WORK REQUEST: In the copy, keep every record exact and leave out all images.

INFORMATION SUPPLIED:

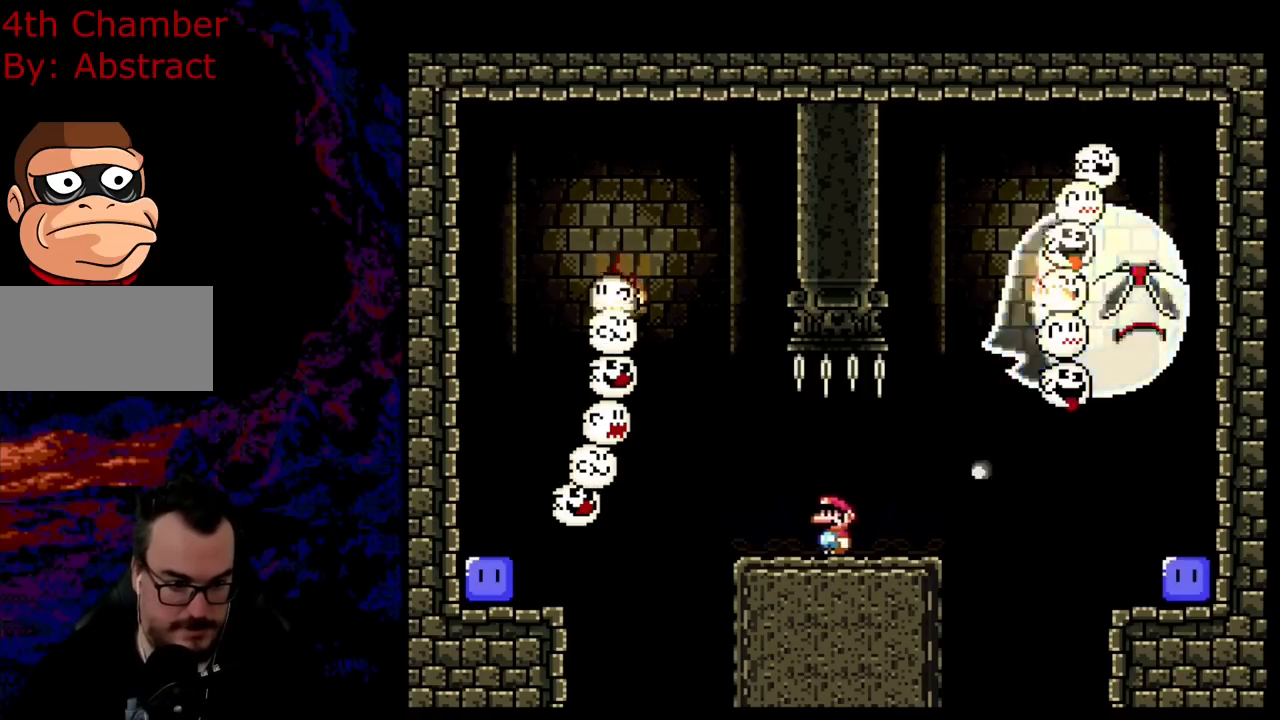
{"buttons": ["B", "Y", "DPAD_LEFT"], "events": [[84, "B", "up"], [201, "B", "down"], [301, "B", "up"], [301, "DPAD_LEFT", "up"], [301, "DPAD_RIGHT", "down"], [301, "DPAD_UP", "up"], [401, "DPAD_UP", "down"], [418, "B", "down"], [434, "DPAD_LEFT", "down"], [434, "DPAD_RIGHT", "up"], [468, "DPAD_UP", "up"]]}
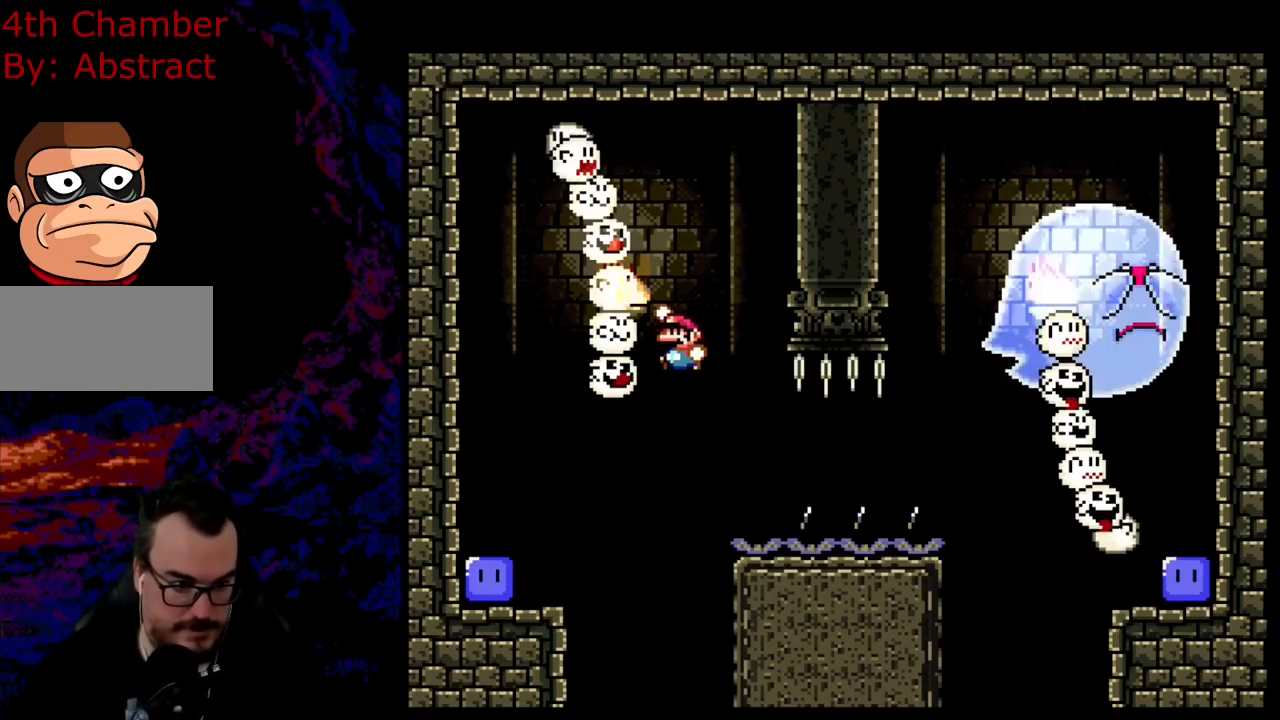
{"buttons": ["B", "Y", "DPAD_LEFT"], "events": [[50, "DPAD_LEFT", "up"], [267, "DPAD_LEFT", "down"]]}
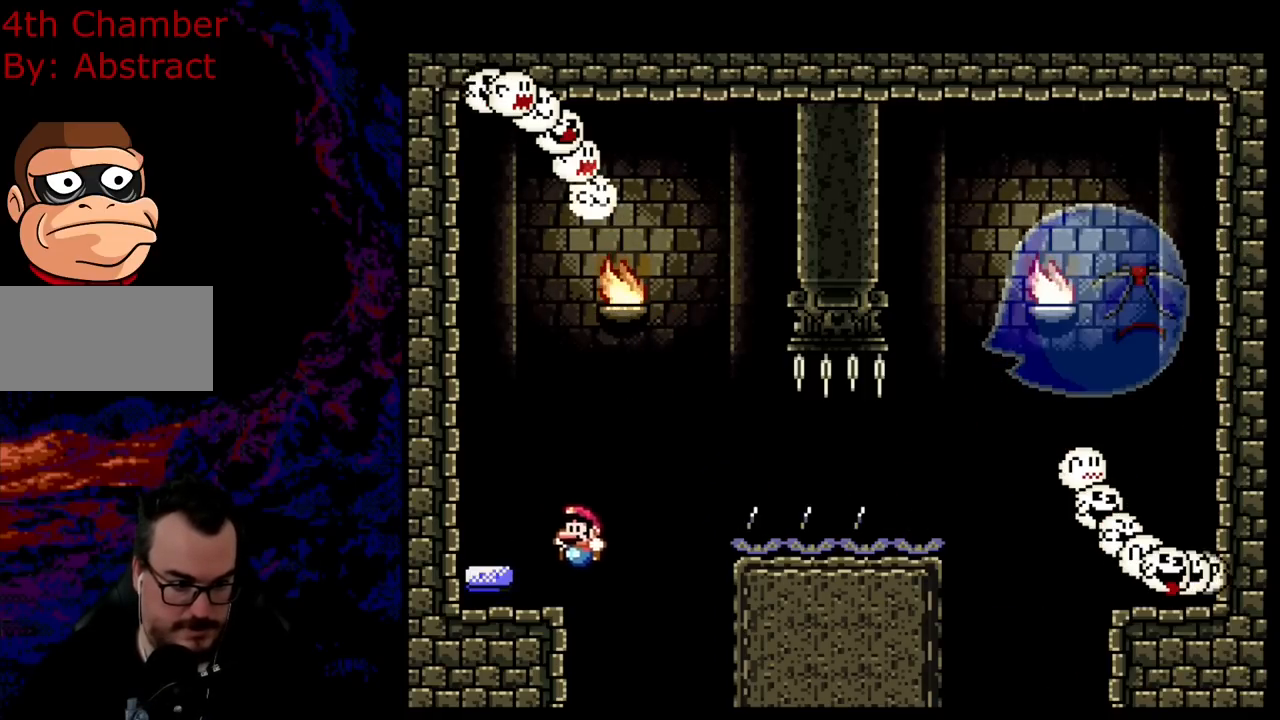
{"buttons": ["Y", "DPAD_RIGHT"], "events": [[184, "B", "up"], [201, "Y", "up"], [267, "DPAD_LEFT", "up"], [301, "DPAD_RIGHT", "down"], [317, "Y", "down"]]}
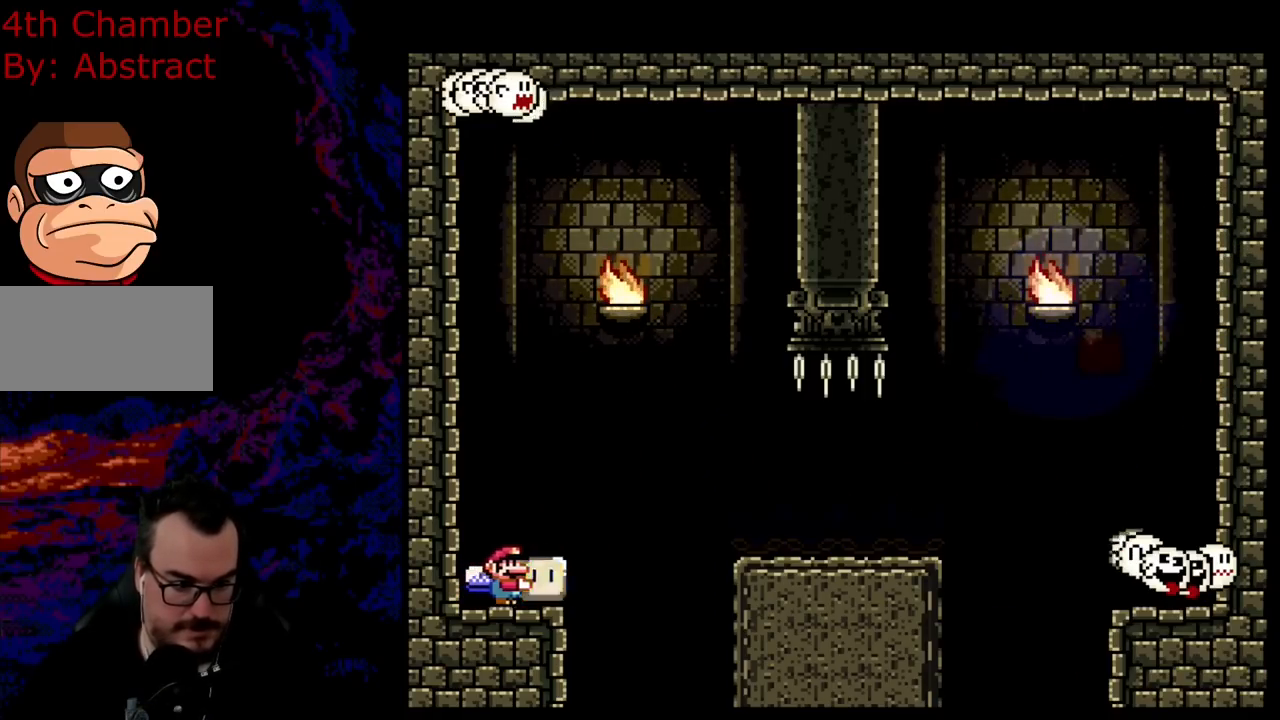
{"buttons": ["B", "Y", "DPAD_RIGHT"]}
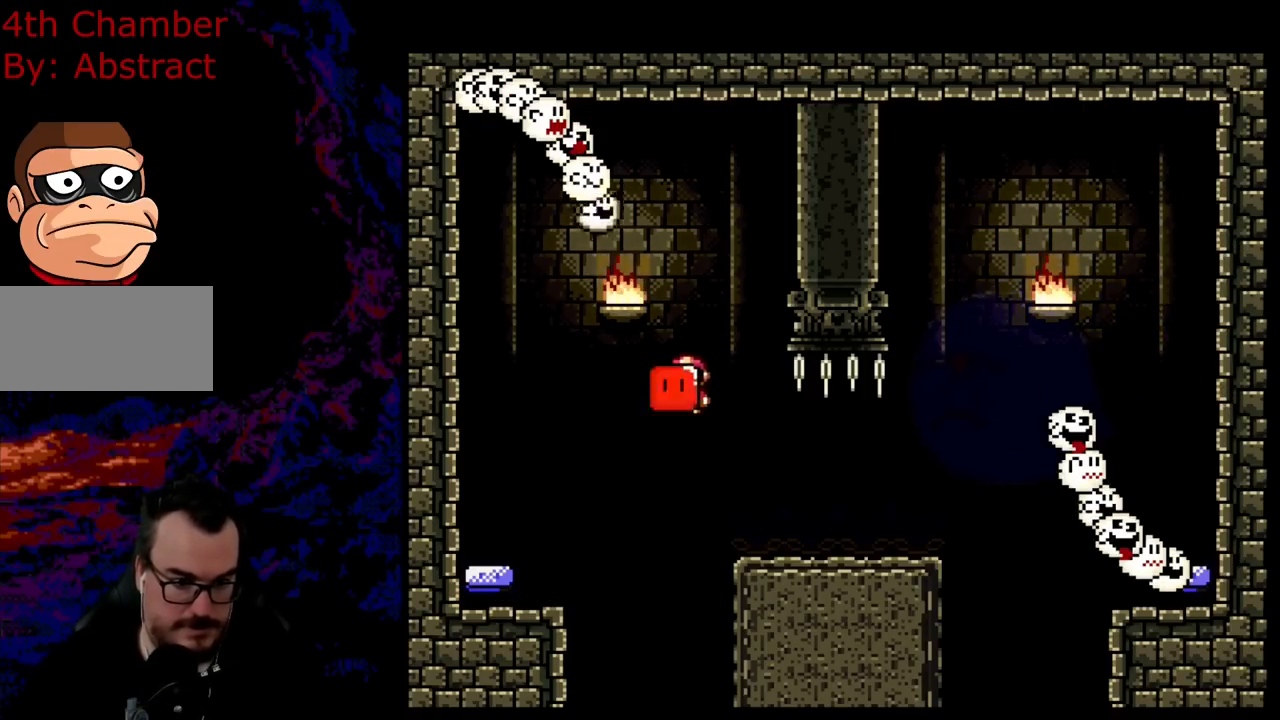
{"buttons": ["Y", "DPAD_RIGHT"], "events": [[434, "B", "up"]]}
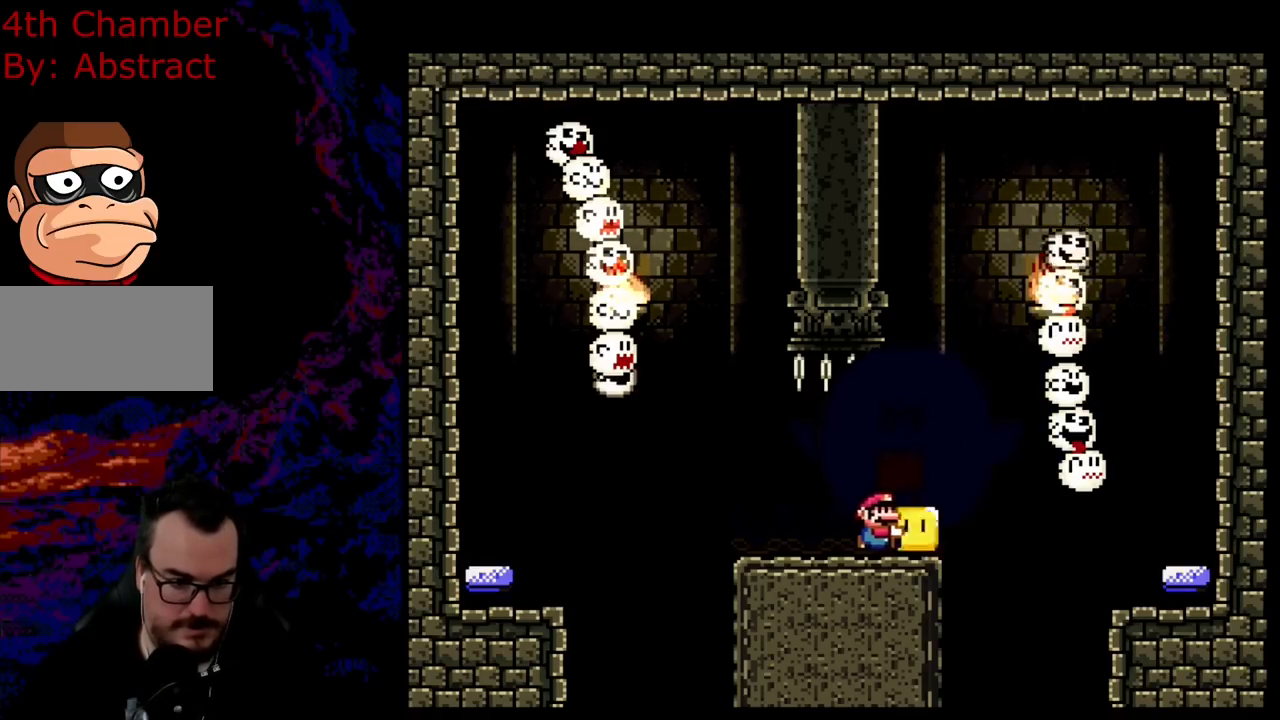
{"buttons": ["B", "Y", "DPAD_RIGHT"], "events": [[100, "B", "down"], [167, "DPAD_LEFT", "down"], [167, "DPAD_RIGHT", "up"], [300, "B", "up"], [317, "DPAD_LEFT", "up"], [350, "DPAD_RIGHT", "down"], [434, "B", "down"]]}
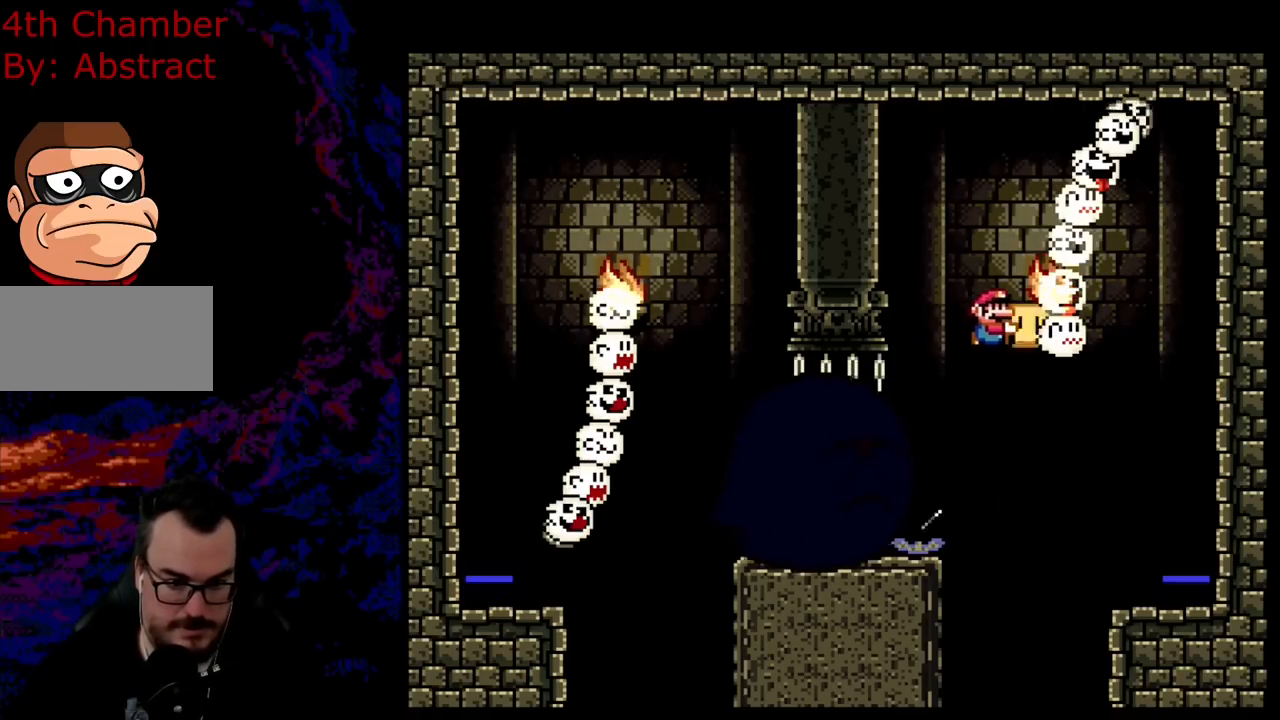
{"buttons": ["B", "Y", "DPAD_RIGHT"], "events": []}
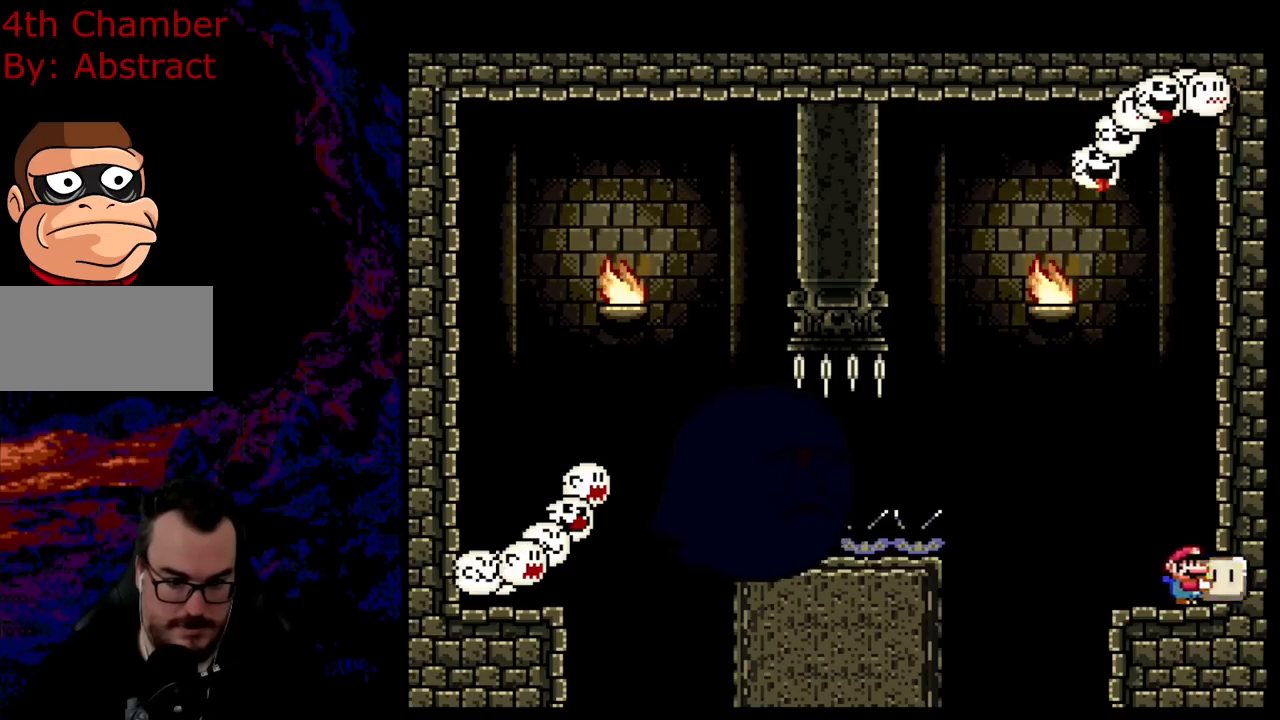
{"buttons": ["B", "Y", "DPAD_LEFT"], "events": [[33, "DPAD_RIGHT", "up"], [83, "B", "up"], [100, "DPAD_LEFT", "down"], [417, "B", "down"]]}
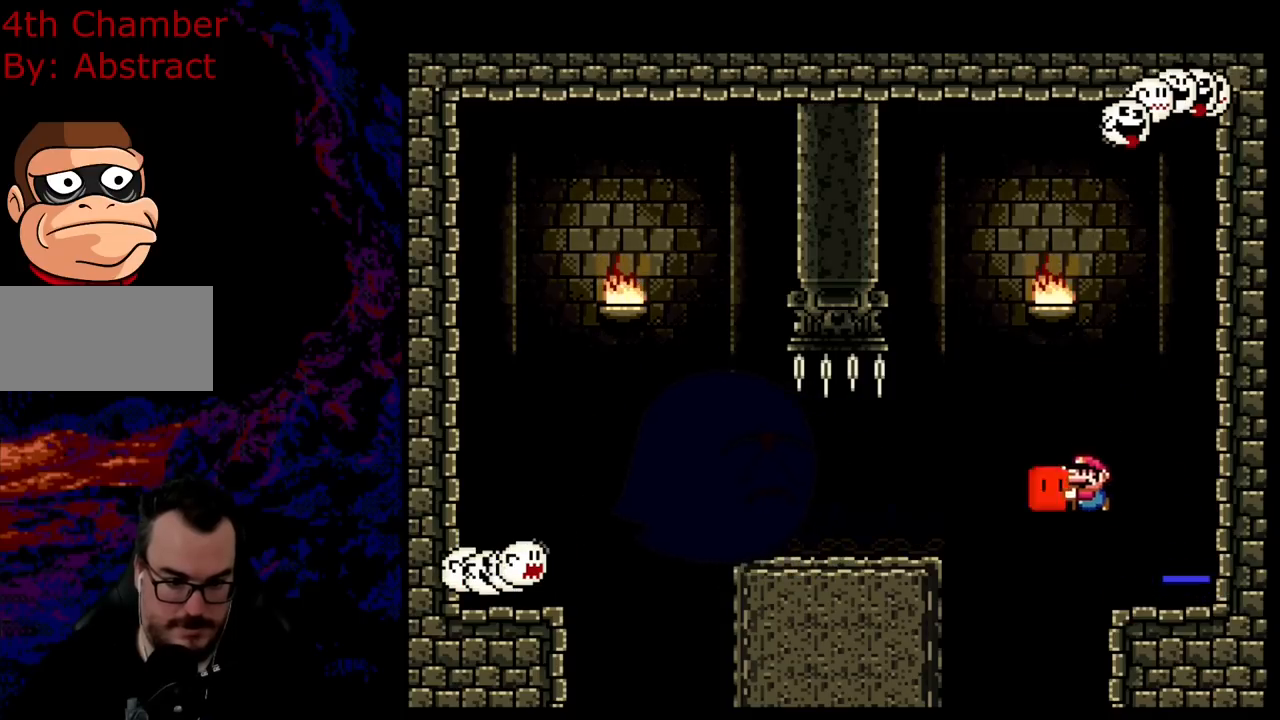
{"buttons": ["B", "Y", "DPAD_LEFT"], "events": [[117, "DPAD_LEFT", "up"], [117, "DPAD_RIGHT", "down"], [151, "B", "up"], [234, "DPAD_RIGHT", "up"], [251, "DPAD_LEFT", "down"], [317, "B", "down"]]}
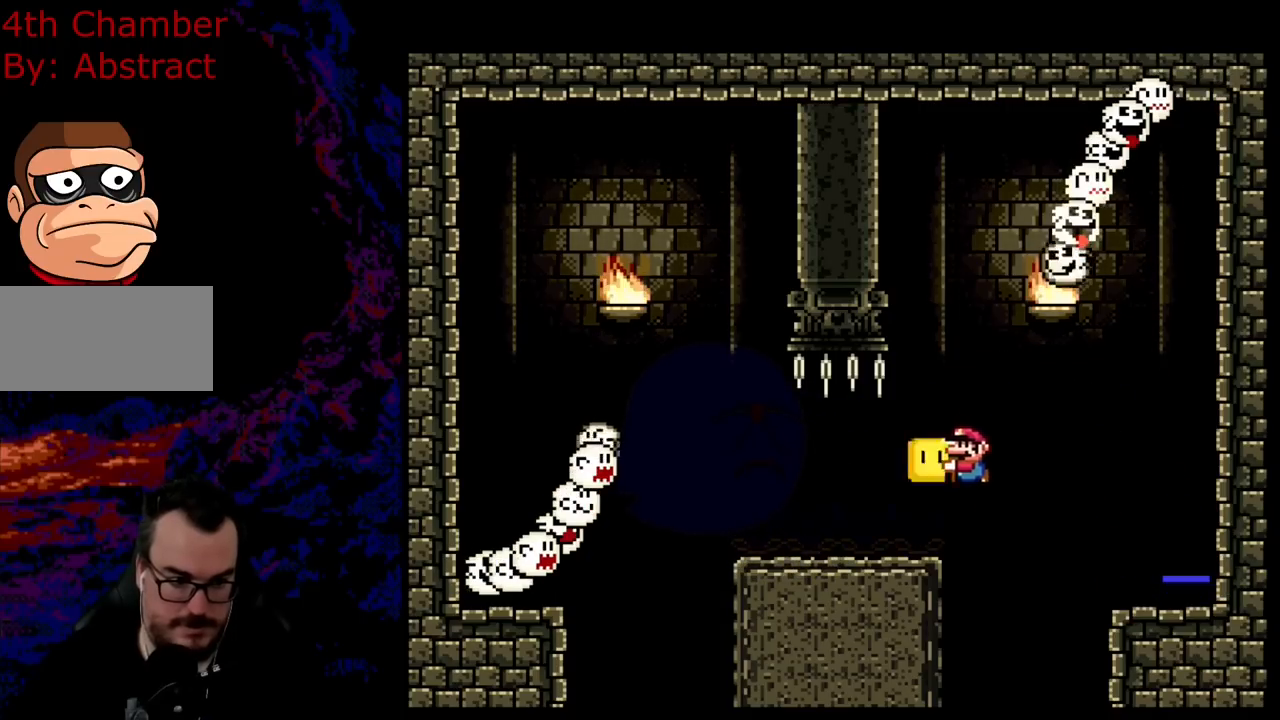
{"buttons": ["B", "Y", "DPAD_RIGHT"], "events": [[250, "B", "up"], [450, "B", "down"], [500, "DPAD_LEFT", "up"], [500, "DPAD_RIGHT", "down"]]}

REPLY:
{"buttons": ["B", "Y", "DPAD_LEFT"], "events": [[84, "B", "up"], [201, "B", "down"], [301, "B", "up"], [301, "DPAD_LEFT", "up"], [301, "DPAD_RIGHT", "down"], [301, "DPAD_UP", "up"], [401, "DPAD_UP", "down"], [418, "B", "down"], [434, "DPAD_LEFT", "down"], [434, "DPAD_RIGHT", "up"], [468, "DPAD_UP", "up"]]}
{"buttons": ["B", "Y", "DPAD_LEFT"], "events": [[50, "DPAD_LEFT", "up"], [267, "DPAD_LEFT", "down"]]}
{"buttons": ["Y", "DPAD_RIGHT"], "events": [[184, "B", "up"], [201, "Y", "up"], [267, "DPAD_LEFT", "up"], [301, "DPAD_RIGHT", "down"], [317, "Y", "down"]]}
{"buttons": ["B", "Y", "DPAD_RIGHT"]}
{"buttons": ["Y", "DPAD_RIGHT"], "events": [[434, "B", "up"]]}
{"buttons": ["B", "Y", "DPAD_RIGHT"], "events": [[100, "B", "down"], [167, "DPAD_LEFT", "down"], [167, "DPAD_RIGHT", "up"], [300, "B", "up"], [317, "DPAD_LEFT", "up"], [350, "DPAD_RIGHT", "down"], [434, "B", "down"]]}
{"buttons": ["B", "Y", "DPAD_RIGHT"], "events": []}
{"buttons": ["B", "Y", "DPAD_LEFT"], "events": [[33, "DPAD_RIGHT", "up"], [83, "B", "up"], [100, "DPAD_LEFT", "down"], [417, "B", "down"]]}
{"buttons": ["B", "Y", "DPAD_LEFT"], "events": [[117, "DPAD_LEFT", "up"], [117, "DPAD_RIGHT", "down"], [151, "B", "up"], [234, "DPAD_RIGHT", "up"], [251, "DPAD_LEFT", "down"], [317, "B", "down"]]}
{"buttons": ["B", "Y", "DPAD_RIGHT"], "events": [[250, "B", "up"], [450, "B", "down"], [500, "DPAD_LEFT", "up"], [500, "DPAD_RIGHT", "down"]]}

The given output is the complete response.